Vandaag bezocht ik de laatste dag van het Murakami Weekend op de SS Rotterdam, in Rotterdam. Ik ben een liefhebber van Japanse literatuur, en in het bijzonder van het oeuvre van Haruki Murakami. Bovendien heb ik al jarenlang een fascinatie voor de Japanse cultuur. Vandaag kwamen beide prachtig samen. Het tweede deel van De Moord op de Commendatore ging ook mee in de tas. Bijzondere zondag.

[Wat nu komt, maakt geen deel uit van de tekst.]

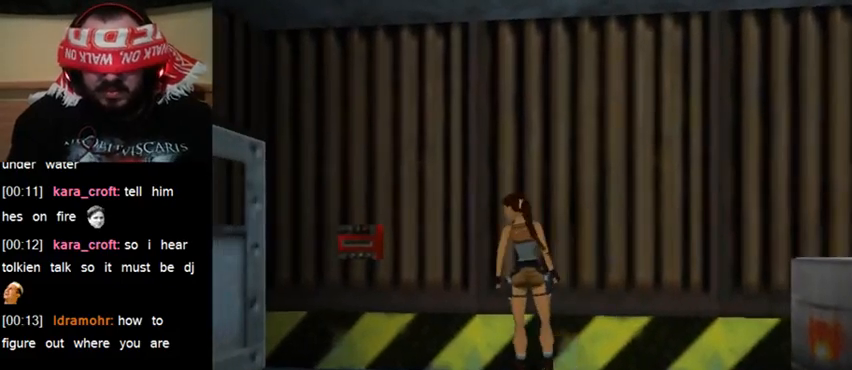
{"keys": ["sl"], "events": []}
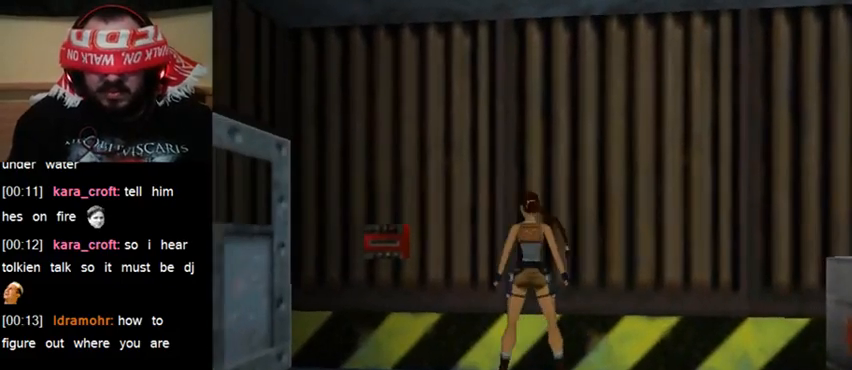
{"keys": ["sl"], "events": []}
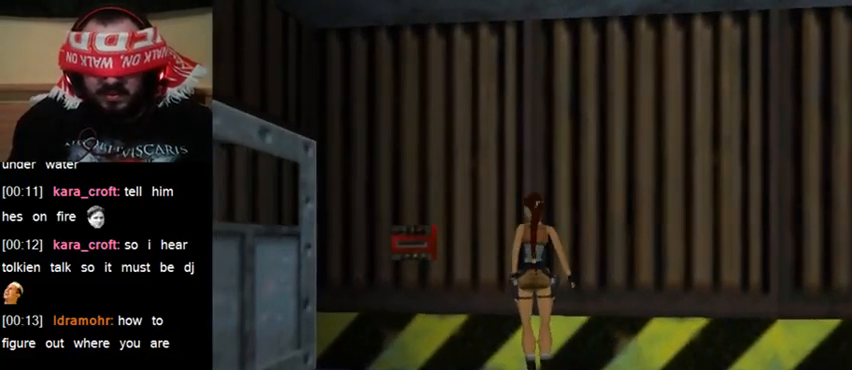
{"keys": ["sl"], "events": []}
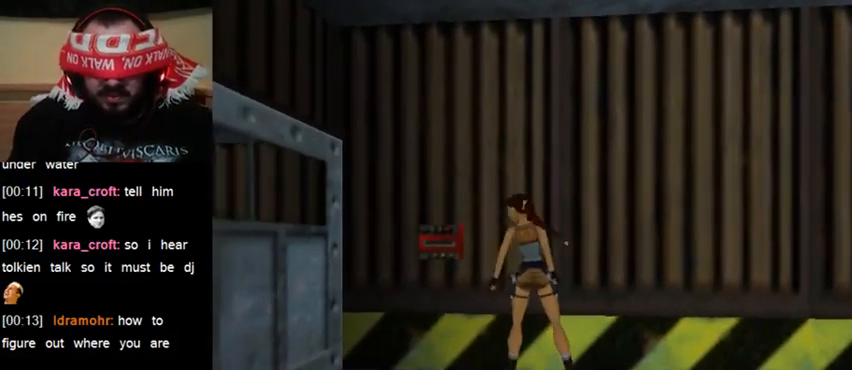
{"keys": ["sl"], "events": []}
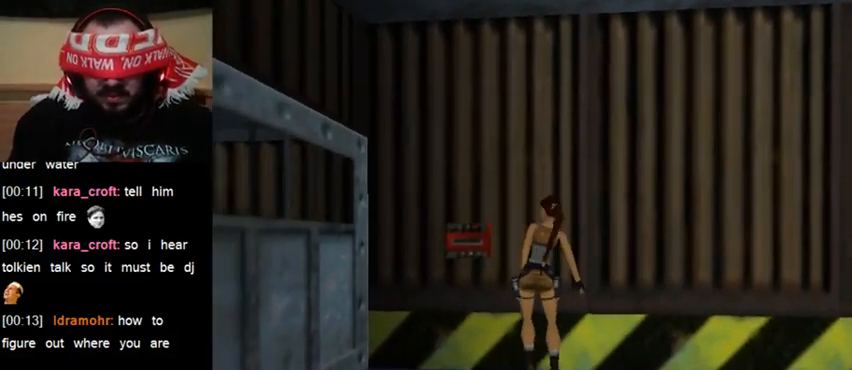
{"keys": ["act"], "events": [[133, "sl", "up"], [400, "act", "down"]]}
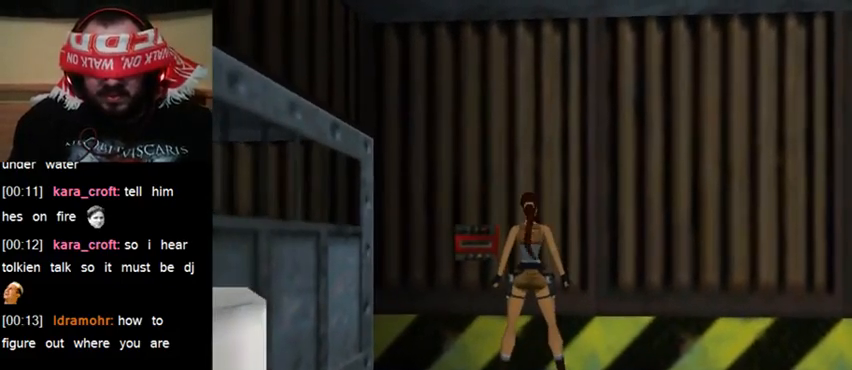
{"keys": [], "events": [[300, "act", "up"], [400, "up", "down"], [500, "up", "up"]]}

Het is bijzonder om mee te maken hoe allerlei disciplines en mensen geïnspireerd worden door het werk van Murakami. Ik heb vandaag twee mooie documentaires gezien, bovenstaande Dinner with Murakami van Yan Ting Yuen en Dreaming Murakami van Nitesh Anjaan over de Deenste vertaalster van Murakami, Mette Holm.
Dinner
Dinner with Murakami had ik eerder gezien, maar ik was benieuwd naar de inleiding van Luc van Haute, die een reeks vertalingen van Murakami in het Nederlands op zijn naam heeft staan. Hij gaf aan dat er rondom Murakami en zijn werk drie cliches zijn die eigenlijk niet kloppen. Murakami zou allereerst (1) ‘onjapans’ zijn, vanwege allerlei westerse invloeden. Dat vind hij een vreemd argument: Murakami beschrijft de ‘gewone’ Japanse samenleving van nu, en daar wordt al decennia lang óók spaghetti gegeten en naar de Beatles geluisterd. De Japanse literatuur uit de jaren ’20 van de vorige eeuw bevatte ook westerse invloeden.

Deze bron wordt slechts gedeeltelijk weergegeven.